Depletion of the mitochondrial genome is involved in several human diseases, as well as in mitochondrial diseases induced by drug therapies used in the treatment of cancer and human immunodeficiency virus. In order to identify the molecular changes underlying the pathogenesis of mitochondrial diseases, we determined the oxidative status of a human cell line following depletion of the mitochondrial genome (denoted rho0 cells). Our analysis revealed that rho0 cells contained approximately 10-fold lower levels of superoxide than parental cells (rho+), as detected by oxidation of dihydroethidium. No concurrent decrease in oxidation of hydrogen peroxide, detected using the dye dichloroflorescein diacetate, was observed in rho0 cells. Depletion of the mitochondrial genome did not affect either the expression of superoxide dismutase or its activity. However, catalase expression and its activity decreased in rho0 cells. In addition, glutathione peroxidase activity was higher in rho0 cells compared with rho+. rho0 cells showed increased lipid peroxidation, increased oxidative damage to the nuclear genome and impaired DNA repair. Our data illustrate the importance of the mitochondrial genome and its function to the cellular oxidative environment and nuclear genome instability. It also provides insights into the development of mitochondrial disease as a consequence of cancer therapy.

Nuclear genes involved in mitochondria-to-nucleus communication in breast cancer cells.

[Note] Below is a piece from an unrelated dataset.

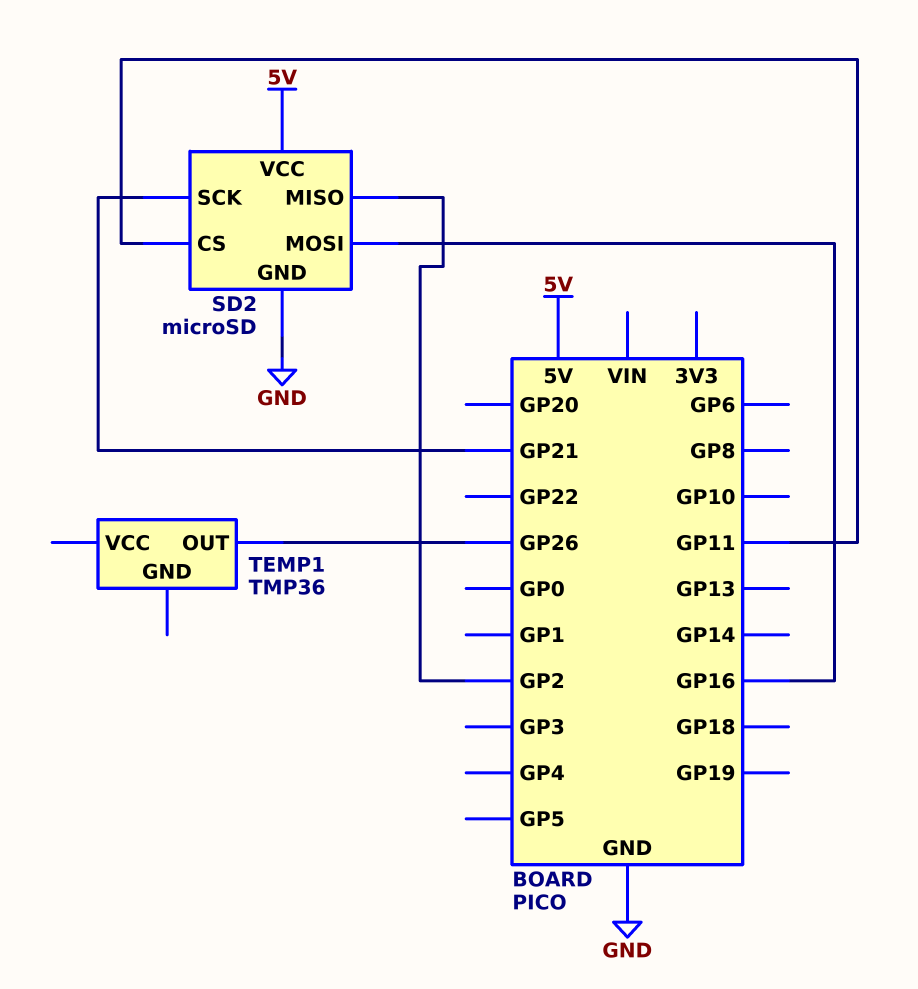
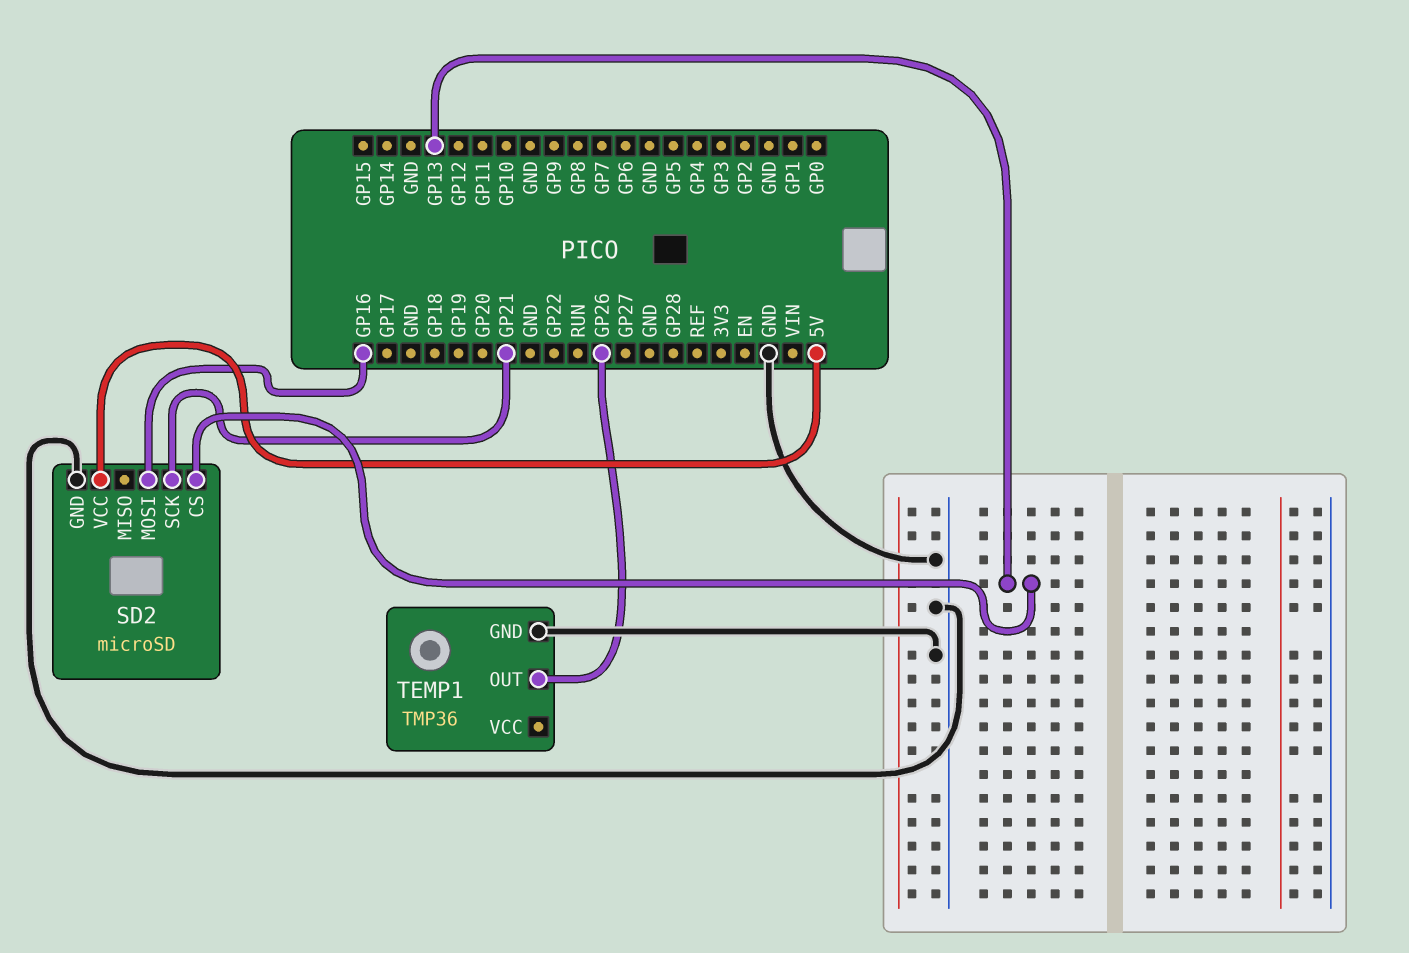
SD2 pin CS: GP11 -> GP13
SD2 pin MISO: GP2 -> none
TEMP1 pin GND: none -> GND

BACKGROUND: The interaction of nuclear and mitochondrial genes is an essential feature in maintenance of normal cellular function. Of 82 structural subunits that make up the oxidative phosphorylation system in the mitochondria, mitochondrial DNA (mtDNA) encodes 13 subunits and rest of the subunits are encoded by nuclear DNA. Mutations in mitochondrial genes encoding the 13 subunits have been reported in a variety of cancers. However, little is known about the nuclear response to impairment of mitochondrial function in human cells. RESULTS: We isolated a Rho0 (devoid of mtDNA) derivative of a breast cancer cell line. Our study suggests that depletion of mtDNA results in oxidative stress, causing increased lipid peroxidation in breast cancer cells. Using a cDNA microarray we compared differences in the nuclear gene expression profile between a breast cancer cell line (parental Rho+) and its Rho0 derivative impaired in mitochondrial function. Expression of several nuclear genes involved in cell signaling, cell architecture, energy metabolism, cell growth, apoptosis including general transcription factor TFIIH, v-maf, AML1, was induced in Rho0 cells. Expression of several genes was also down regulated. These include phospholipase C, agouti related protein, PKC gamma, protein tyrosine phosphatase C, phosphodiestarase 1A (cell signaling), PIBF1, cytochrome p450, (metabolism) and cyclin dependent kinase inhibitor p19, and GAP43 (cell growth and differentiation). CONCLUSIONS: Mitochondrial impairment in breast cancer cells results in altered expression of nuclear genes involved in signaling, cellular architecture, metabolism, cell growth and differentiation, and apoptosis. These genes may mediate the cross talk between mitochondria and the nucleus.